### [Aim of the exercise]
Without altering a single character, set down all of the data below.

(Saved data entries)
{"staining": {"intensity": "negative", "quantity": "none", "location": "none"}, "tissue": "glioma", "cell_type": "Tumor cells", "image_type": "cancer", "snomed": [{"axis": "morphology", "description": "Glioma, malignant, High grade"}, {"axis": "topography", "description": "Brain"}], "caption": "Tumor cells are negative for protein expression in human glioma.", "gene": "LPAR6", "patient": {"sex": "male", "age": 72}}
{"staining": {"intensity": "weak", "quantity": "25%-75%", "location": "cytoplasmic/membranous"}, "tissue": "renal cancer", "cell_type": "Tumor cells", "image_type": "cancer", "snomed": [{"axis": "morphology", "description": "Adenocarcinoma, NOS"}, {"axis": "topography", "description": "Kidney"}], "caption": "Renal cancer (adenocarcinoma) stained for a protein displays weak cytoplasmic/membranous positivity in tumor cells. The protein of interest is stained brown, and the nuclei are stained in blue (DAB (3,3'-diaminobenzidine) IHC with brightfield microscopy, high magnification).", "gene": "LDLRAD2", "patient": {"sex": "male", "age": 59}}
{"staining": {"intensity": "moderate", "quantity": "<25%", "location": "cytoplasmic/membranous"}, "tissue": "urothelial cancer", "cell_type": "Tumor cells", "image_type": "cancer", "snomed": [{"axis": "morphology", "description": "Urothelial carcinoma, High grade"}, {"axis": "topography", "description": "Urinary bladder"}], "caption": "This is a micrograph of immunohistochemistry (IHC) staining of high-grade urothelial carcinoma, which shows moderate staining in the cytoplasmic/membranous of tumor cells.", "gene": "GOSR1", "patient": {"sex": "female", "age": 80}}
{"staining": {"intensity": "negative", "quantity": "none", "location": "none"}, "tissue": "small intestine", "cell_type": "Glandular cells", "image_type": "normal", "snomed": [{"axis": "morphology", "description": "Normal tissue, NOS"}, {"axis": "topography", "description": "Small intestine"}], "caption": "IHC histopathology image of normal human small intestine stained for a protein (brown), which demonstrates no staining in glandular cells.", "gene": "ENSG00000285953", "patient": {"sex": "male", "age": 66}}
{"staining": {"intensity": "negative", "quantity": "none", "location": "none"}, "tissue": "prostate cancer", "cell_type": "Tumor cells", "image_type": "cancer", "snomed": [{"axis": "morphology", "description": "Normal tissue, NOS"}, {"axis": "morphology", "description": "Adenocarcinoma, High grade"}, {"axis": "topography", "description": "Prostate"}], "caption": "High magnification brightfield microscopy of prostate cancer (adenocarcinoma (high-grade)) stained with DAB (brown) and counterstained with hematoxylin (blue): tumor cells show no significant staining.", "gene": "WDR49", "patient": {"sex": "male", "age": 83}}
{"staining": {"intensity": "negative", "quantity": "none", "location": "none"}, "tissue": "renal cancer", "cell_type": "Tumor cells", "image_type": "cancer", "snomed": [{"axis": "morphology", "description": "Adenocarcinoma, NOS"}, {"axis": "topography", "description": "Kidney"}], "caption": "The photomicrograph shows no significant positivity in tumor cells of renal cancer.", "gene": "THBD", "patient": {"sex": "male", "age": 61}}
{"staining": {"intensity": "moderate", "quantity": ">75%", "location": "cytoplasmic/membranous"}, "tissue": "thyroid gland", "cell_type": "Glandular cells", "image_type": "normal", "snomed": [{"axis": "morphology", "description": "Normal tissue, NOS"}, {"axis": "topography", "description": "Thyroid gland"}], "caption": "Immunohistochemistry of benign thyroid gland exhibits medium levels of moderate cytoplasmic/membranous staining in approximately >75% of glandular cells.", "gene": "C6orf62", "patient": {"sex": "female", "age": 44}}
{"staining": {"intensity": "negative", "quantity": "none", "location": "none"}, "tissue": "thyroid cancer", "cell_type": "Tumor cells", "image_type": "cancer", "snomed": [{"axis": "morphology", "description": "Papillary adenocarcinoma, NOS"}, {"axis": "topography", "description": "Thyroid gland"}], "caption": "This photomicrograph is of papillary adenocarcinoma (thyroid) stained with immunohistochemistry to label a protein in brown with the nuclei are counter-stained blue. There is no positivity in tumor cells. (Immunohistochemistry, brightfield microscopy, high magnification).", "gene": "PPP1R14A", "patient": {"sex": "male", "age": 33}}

### [Written response]
{"staining": {"intensity": "negative", "quantity": "none", "location": "none"}, "tissue": "glioma", "cell_type": "Tumor cells", "image_type": "cancer", "snomed": [{"axis": "morphology", "description": "Glioma, malignant, High grade"}, {"axis": "topography", "description": "Brain"}], "caption": "Tumor cells are negative for protein expression in human glioma.", "gene": "LPAR6", "patient": {"sex": "male", "age": 72}}
{"staining": {"intensity": "weak", "quantity": "25%-75%", "location": "cytoplasmic/membranous"}, "tissue": "renal cancer", "cell_type": "Tumor cells", "image_type": "cancer", "snomed": [{"axis": "morphology", "description": "Adenocarcinoma, NOS"}, {"axis": "topography", "description": "Kidney"}], "caption": "Renal cancer (adenocarcinoma) stained for a protein displays weak cytoplasmic/membranous positivity in tumor cells. The protein of interest is stained brown, and the nuclei are stained in blue (DAB (3,3'-diaminobenzidine) IHC with brightfield microscopy, high magnification).", "gene": "LDLRAD2", "patient": {"sex": "male", "age": 59}}
{"staining": {"intensity": "moderate", "quantity": "<25%", "location": "cytoplasmic/membranous"}, "tissue": "urothelial cancer", "cell_type": "Tumor cells", "image_type": "cancer", "snomed": [{"axis": "morphology", "description": "Urothelial carcinoma, High grade"}, {"axis": "topography", "description": "Urinary bladder"}], "caption": "This is a micrograph of immunohistochemistry (IHC) staining of high-grade urothelial carcinoma, which shows moderate staining in the cytoplasmic/membranous of tumor cells.", "gene": "GOSR1", "patient": {"sex": "female", "age": 80}}
{"staining": {"intensity": "negative", "quantity": "none", "location": "none"}, "tissue": "small intestine", "cell_type": "Glandular cells", "image_type": "normal", "snomed": [{"axis": "morphology", "description": "Normal tissue, NOS"}, {"axis": "topography", "description": "Small intestine"}], "caption": "IHC histopathology image of normal human small intestine stained for a protein (brown), which demonstrates no staining in glandular cells.", "gene": "ENSG00000285953", "patient": {"sex": "male", "age": 66}}
{"staining": {"intensity": "negative", "quantity": "none", "location": "none"}, "tissue": "prostate cancer", "cell_type": "Tumor cells", "image_type": "cancer", "snomed": [{"axis": "morphology", "description": "Normal tissue, NOS"}, {"axis": "morphology", "description": "Adenocarcinoma, High grade"}, {"axis": "topography", "description": "Prostate"}], "caption": "High magnification brightfield microscopy of prostate cancer (adenocarcinoma (high-grade)) stained with DAB (brown) and counterstained with hematoxylin (blue): tumor cells show no significant staining.", "gene": "WDR49", "patient": {"sex": "male", "age": 83}}
{"staining": {"intensity": "negative", "quantity": "none", "location": "none"}, "tissue": "renal cancer", "cell_type": "Tumor cells", "image_type": "cancer", "snomed": [{"axis": "morphology", "description": "Adenocarcinoma, NOS"}, {"axis": "topography", "description": "Kidney"}], "caption": "The photomicrograph shows no significant positivity in tumor cells of renal cancer.", "gene": "THBD", "patient": {"sex": "male", "age": 61}}
{"staining": {"intensity": "moderate", "quantity": ">75%", "location": "cytoplasmic/membranous"}, "tissue": "thyroid gland", "cell_type": "Glandular cells", "image_type": "normal", "snomed": [{"axis": "morphology", "description": "Normal tissue, NOS"}, {"axis": "topography", "description": "Thyroid gland"}], "caption": "Immunohistochemistry of benign thyroid gland exhibits medium levels of moderate cytoplasmic/membranous staining in approximately >75% of glandular cells.", "gene": "C6orf62", "patient": {"sex": "female", "age": 44}}
{"staining": {"intensity": "negative", "quantity": "none", "location": "none"}, "tissue": "thyroid cancer", "cell_type": "Tumor cells", "image_type": "cancer", "snomed": [{"axis": "morphology", "description": "Papillary adenocarcinoma, NOS"}, {"axis": "topography", "description": "Thyroid gland"}], "caption": "This photomicrograph is of papillary adenocarcinoma (thyroid) stained with immunohistochemistry to label a protein in brown with the nuclei are counter-stained blue. There is no positivity in tumor cells. (Immunohistochemistry, brightfield microscopy, high magnification).", "gene": "PPP1R14A", "patient": {"sex": "male", "age": 33}}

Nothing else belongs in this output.